You are saying that you want two (2) pointers to a Person (known as arr[0] and arr[1]). You then allocate 2 anonymous TFaculty objects (holding the specified data) on the heap and store their memory addresses in their respective pointers.

I understand that because arr[2] is pointing to Person so when dealing with arr[0] and arr[1] we are only able to access the person object made inside the TFaculty object.

But what i don't understand is how can we allocate size of TFaculty Object inside a allocated space of size of Person.

When we point to an integer (int * ptr) it allocates 4 bytes somewhere in memory for the integer.

On the other hand I'm mostly likely wrong because we can run this (ptr=new int[4]) which creates 4 integers in that memory space.

Sounds like I'm not understanding New method. Does the New method resizes the memory space used. If so that makes sense to me.


Edit: Read on a tutorial I might understand it now.

When we declare int *ptr. It doesn't reserve any memory until we use the new operator. So when I call for new TFaculty for both arr[0] and arr[1] , it is at that point where memory is allocated for them. And because we are pointing to Person, We are only able to access the Person object of the TFaculty unless we use virtual methods. Can someone let me know if I'm correct so I can mark this as solved.

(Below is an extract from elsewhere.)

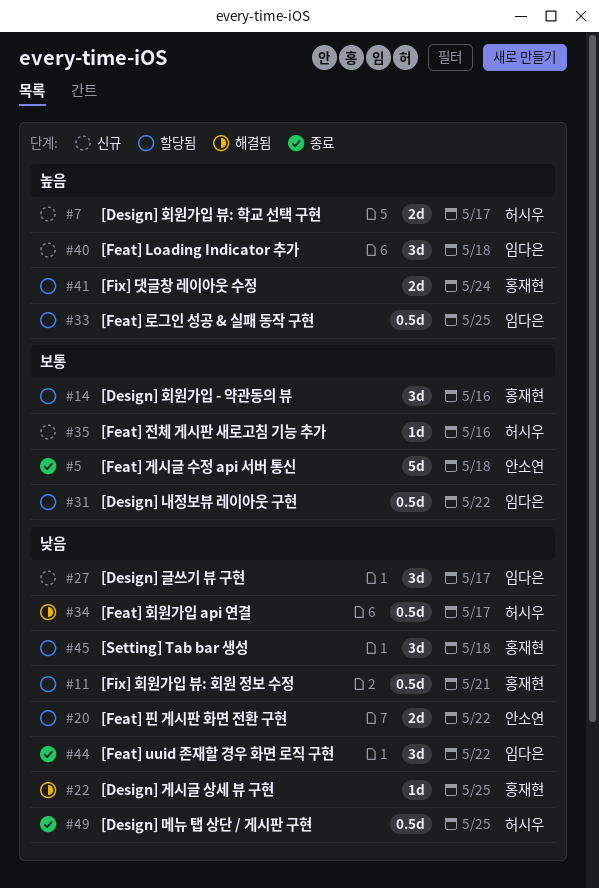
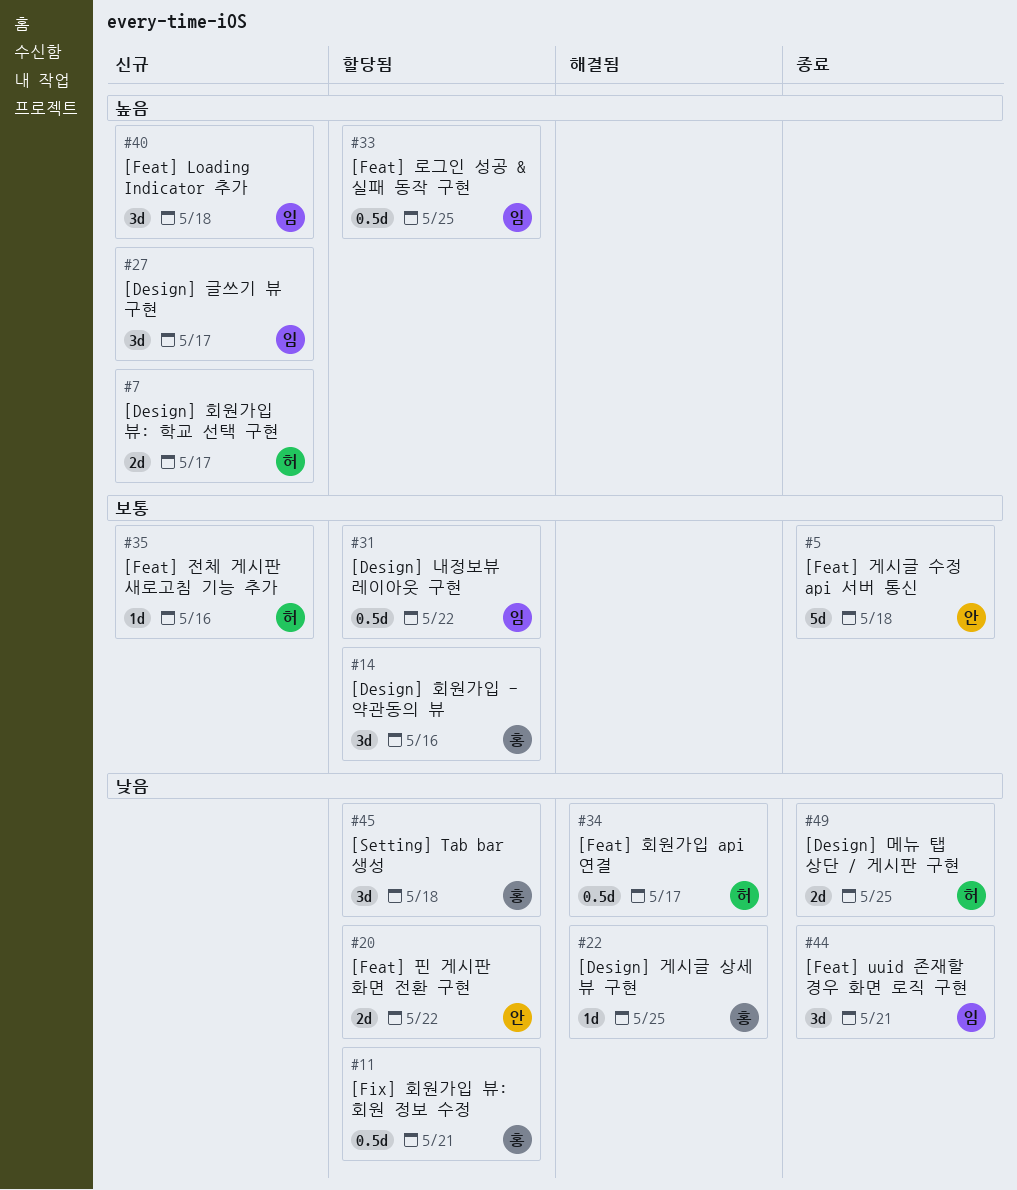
#27, priority: 낮음 -> 높음
#41: present -> none
#44, due: May 22 -> May 21
#49, estimate: 0.5d -> 2d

I think you have the idea...

When you declare a pointer, enough memory is allocated on the stack to hold the pointer. The size of a pointer is normally either 4-Bytes or 8-Bytes depending on whether you're running 32-bits or 64-bits.

When you declare a 2-element array of Person*, the compiler reserves (2 x pointerSize)-Bytes on the stack (on a 32-bit system it would be 2x4, or 8, Bytes). Then, when you perform the actual allocation using new, an additional chunk of memory (objectSize)-Bytes long is allocated on the heap and the address of the first byte is returned for storage in the pointer. If your TFaculty type is 8-Bytes long, 8-Bytes are allocated, then the address of Byte 0 is stored in the pointer. Your TFaculty objects aren't actually stored in the array so no resizing is needed.